7. L’urgence à suspendre l’exécution de la décision en litige, qui n’a pas pour objet de refuser de renouveler ou de retirer un titre de séjour, ne saurait être présumée. Pour en justifier, M. A soutient que l’exécution de la décision en litige, en le maintenant en situation irrégulière, le prive de la possibilité de passer les épreuves du permis de conduire et de donner suite à la proposition de contrat à durée indéterminée qui lui a été faite. Toutefois, il ressort des termes de la promesse d’embauche produite, établie le 25 mai 2025, rédigée en des termes généraux, qu’elle n’enferme la proposition de contrat formulée dans aucun délai de validité et la subordonne à un accord des parties sur les conditions de rémunération du requérant, au demeurant encore non déterminées, et à l’obtention du permis de conduire par le requérant. De plus, il n’est ni démontré ni même allégué que la signature du contrat de travail proposé puisse intervenir avant la fin de la formation en cours de M. A, qui s’achève le 12 septembre 2025. En outre, si M. A atteste de son inscription à l’organisme de formation MV Auto – Ecole et se trouve dans l’incapacité de se présenter aux épreuves théorique et pratique du permis de conduire, il n’est pas démontré que sa formation serait achevée et il résulte de l’instruction et de ses déclarations que son employeur le véhicule chaque jour depuis plusieurs mois sur les chantiers où il travaille. Enfin, conformément à l’article L. 911-1 du code de l’entrée et du séjour des étrangers et du droit d’asile auquel renvoi l’article L. 614-1 de ce code, la formation collégiale du tribunal administratif de Nîmes doit statuer sur la requête en annulation présentée par le requérant contre l’arrêté en cause comportant, outre la décision de refus de séjour, une obligation de quitter le territoire français, dans un délai maximal de six mois à compter de l’introduction de ce recours, le 4 juin 2025, et une date de clôture de son instruction a déjà été fixée et a été communiquée aux parties. Au regard de l’ensemble de ces éléments, M. A ne démontre pas l’existence d’une atteinte suffisamment grave et immédiate à ses intérêts justifiant l’intervention du juge des référés sans attendre qu’il soit statué sur sa requête en annulation. La condition d’urgence n’est donc remplie à son égard. Ses conclusions tendant à la suspension de l’exécution du refus de séjour que lui a opposé le préfet du Gard doivent, dès lors, être rejetées.
Sur les conclusions aux fins d’injonction :
8. L’exécution du présent jugement qui rejette les conclusions à fin d’annulation présentées par M. A n’appelle aucune mesure d’exécution. Par suite, ses conclusions présentées à fin d’injonction doivent également être rejetées.

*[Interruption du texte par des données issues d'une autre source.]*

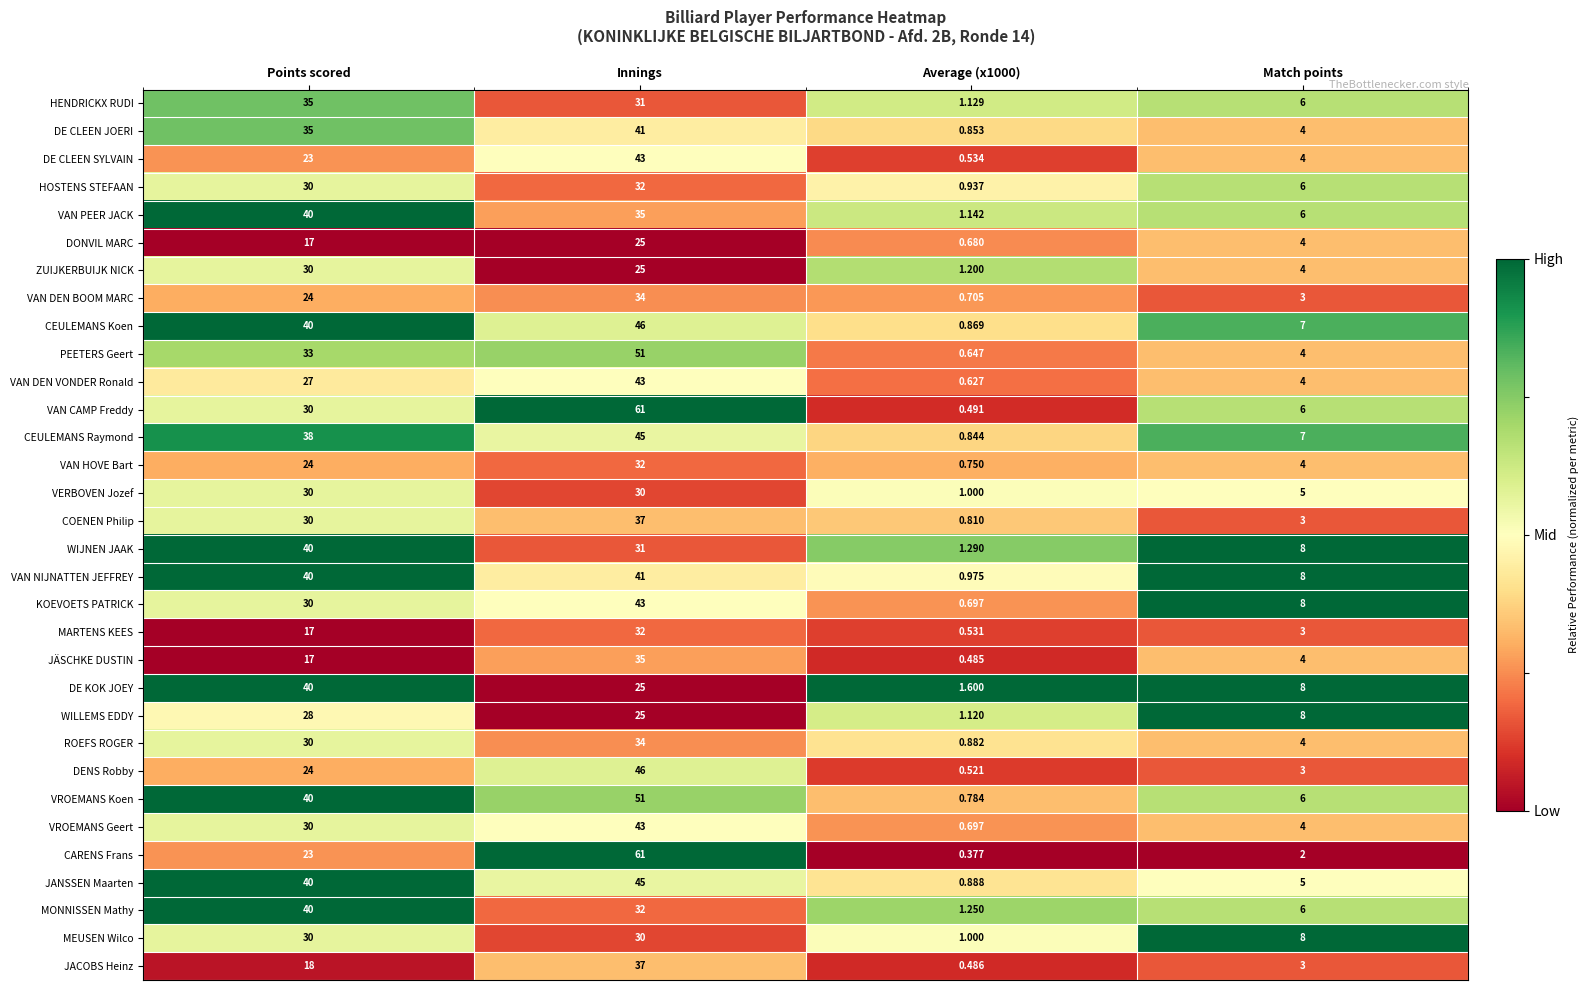

At which label is DONVIL MARC closest to 12?

Points scored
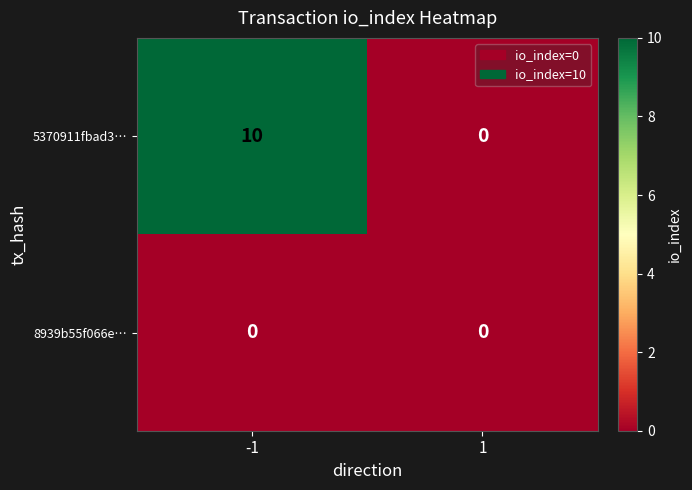

What is the total value across all series at -1?

10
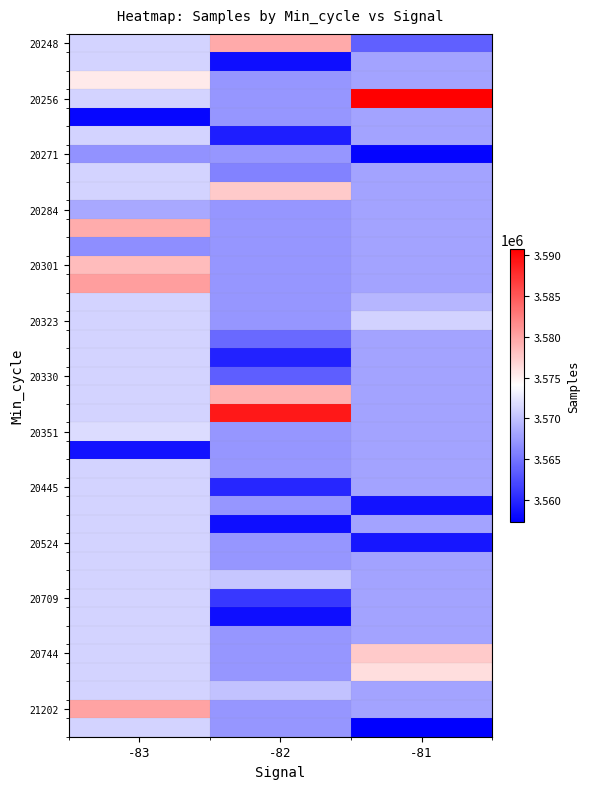

Which series has the largest total across all categories?

20256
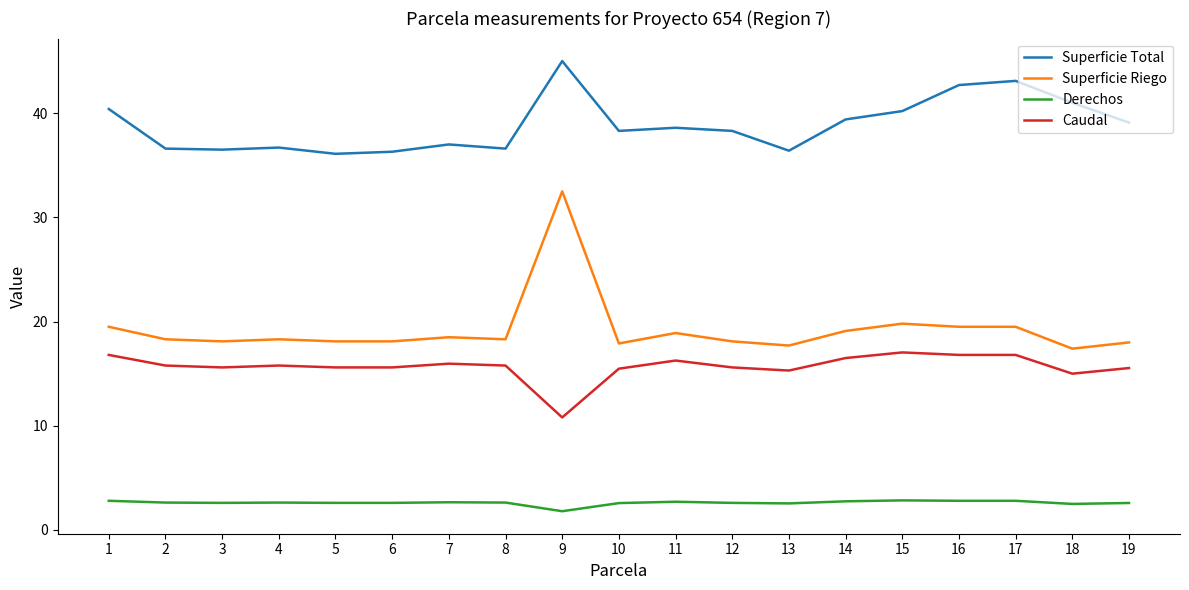

Does the chart display data point markers on the line(s)?

No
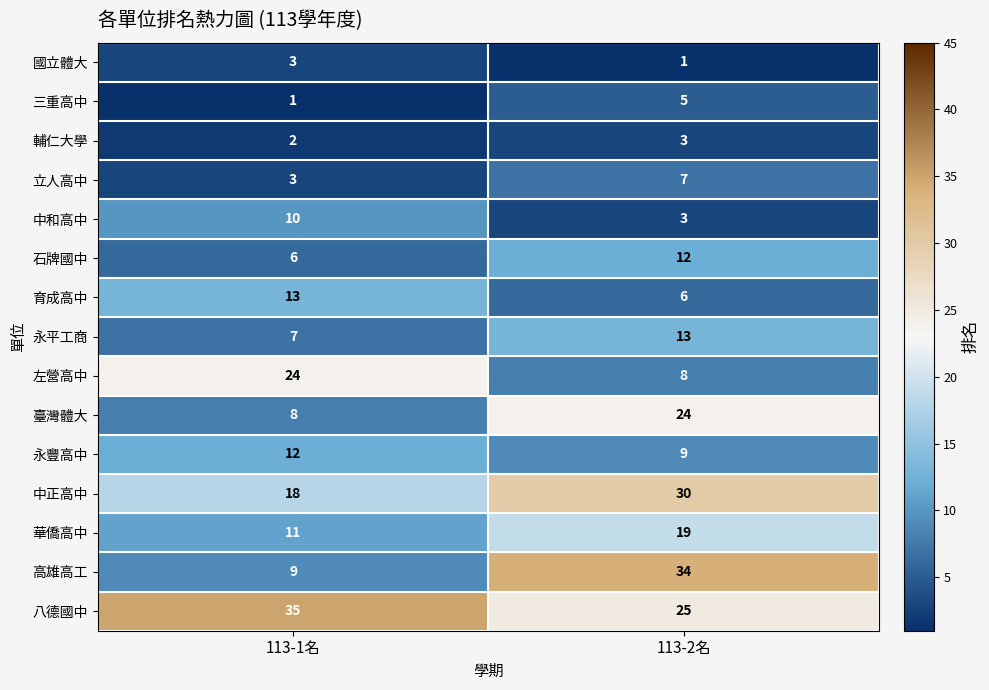

Where is 育成高中 nearest to the value 9?

113-2名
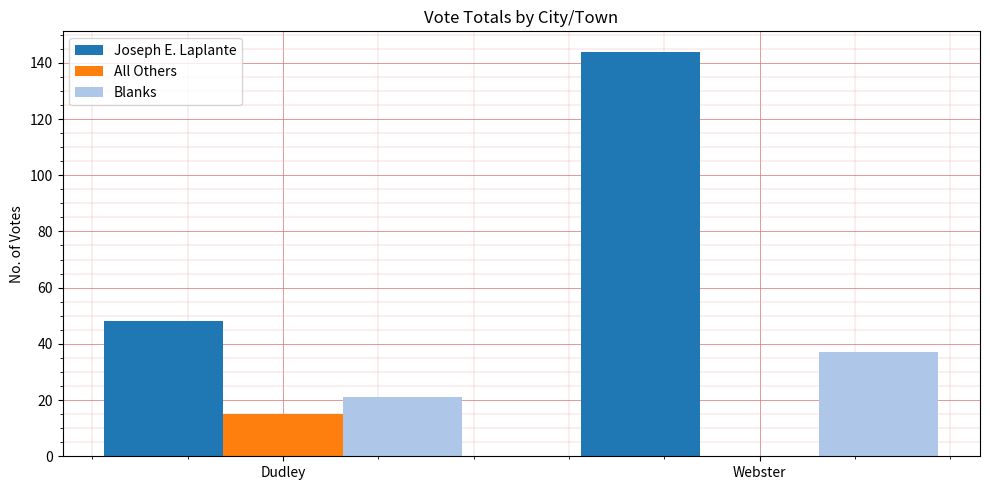

What is the sum of the Blanks values at Webster and Dudley?

58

Sur les frais liés à l’instance :
9. Les dispositions combinées des articles L. 761-1 du code de justice administrative et 37 de la loi du 10 juillet 1991 font obstacle à ce qu’une somme soit mise à la charge de l’Etat, qui n’est pas la partie perdante dans la présente instance, au titre des frais exposés par M. A et non compris dans les dépens.
O R D O N N E :
Article 1er : M. A est admis au bénéfice de l’aide juridictionnelle à titre provisoire.
Article 2 : La requête de M. A est rejetée.
Article 3 : La présente ordonnance sera notifiée à M. B A et au préfet du Gard.
Fait à Nîmes, le 10 juillet 2025.
Le juge des référés,
G. ROUX
La République mande et ordonne au préfet du Gard en ce qui le concerne ou à tous commissaires de justice à ce requis en ce qui concerne les voies de droit commun contre les parties privées, de pourvoir à l’exécution de la présente décision.